Text section

HELP! 10 year old is killing my diet!!
It is soooo frusterating to plan out and prepare healthy meals and then have to turn around and make a seperate meal for my daughter. Am I the only one that has become a short order cook since trying to eat healthier? Her snacks and breakfast are fine but on the weekends when she's home for lunch and dinner, and then dinner throughout the week, I find it so difficult to stay on track. It's nearly impossible for me to do this anymore. For 1, I really cannot afford to make two entirely different meals, and 2, it's just tiring! I know some of you will say, don't make her anything, she will eat what you make if she's hungry enough. But I will say to you.. I HAVE to live with her!
Anyone have any kid friendly, diet recipe ideas, suggestions, advice?
Thanks in advance!
Tiffany
I have 8 y/o and 14 y/o daughters and I have not found this to be a problem. I fix diners that they like and that are healthy for them and I control my proportions so that they are calorie appropriate for me. On the weekends, I eat what I want for breakfast and lunch and they eat what they want. It's not that big a deal for me to make myself a turkey sandwich and make them peanut butter. Even with my 8 y/o who is a very picky eater it hasn't been a problem.
If she's 10 she's old enough to make herself a sandwich if she doesn't like what you made for dinner.
mine is 5 and she eats what we eat, if she does not like it then then she can have a sandwich, I don't make her something else, and she has to try what we are eating. howver that being said I try to make stuff she will like too.
Kabobs - she loves these (chicken, veggies we add a few pieces of pinapple, and then cook some brown rice.
Turkey Tator Tot Casserole - favorite around the house. about 400 cal a serving
Chicken Tacos - grilled chicken, green bell peppers and corn tortillas, with balck beans
Turkey Burger - Jenni-O premade patties, wheat buns, I like a tablesppon of bluecheese on mine and mushrooms DD likes fat free american cheese.
Wheat pasta and Marinera sauce with turkey italian sausage servered with a salad, I usually throw in some broccoli into the sauce too.
Subway one night a week.
Turkey Chili (Crokpot awesome recipe!)
Pot of beans.
Hope that helps get some ideas
I make my 8 and 10 year old what I eat. If they have a problem, the only option is peanut butter and jelly sandwich. I don't want them to diet when they get older. I want them to have learned a healthy way of eating from day one so they don't have to go through the ups and downs of dieting.
I have to live with my kids too. My daughter might throw a fit because she doesn't like beans and we are having bean soup, but I don't care. Important life lesson learned. You don't always get your way and the world doesn't stop turning because you're having a tantrum. She has the option of making herself a PB&J.
Both have had this option available since the age of five. Before then, same option but I made the sandwich for them.

Source data
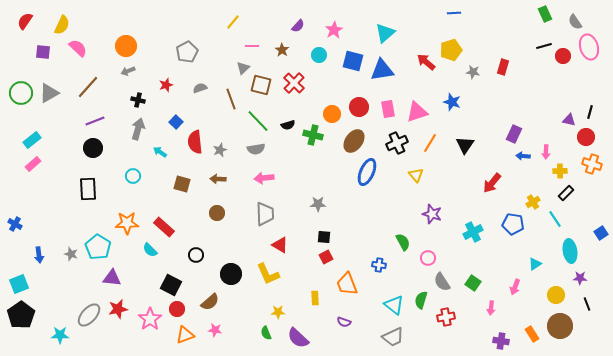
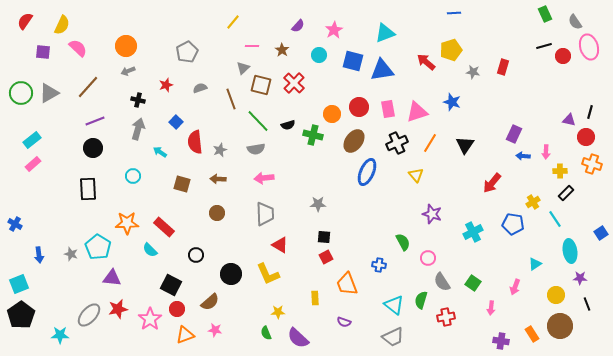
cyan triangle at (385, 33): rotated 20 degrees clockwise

What to work on
Copy out the part of the diet forum thread above, starting at "Thanks in advance!" and ending at "been a problem.".

Finished task
Thanks in advance!
Tiffany
I have 8 y/o and 14 y/o daughters and I have not found this to be a problem. I fix diners that they like and that are healthy for them and I control my proportions so that they are calorie appropriate for me. On the weekends, I eat what I want for breakfast and lunch and they eat what they want. It's not that big a deal for me to make myself a turkey sandwich and make them peanut butter. Even with my 8 y/o who is a very picky eater it hasn't been a problem.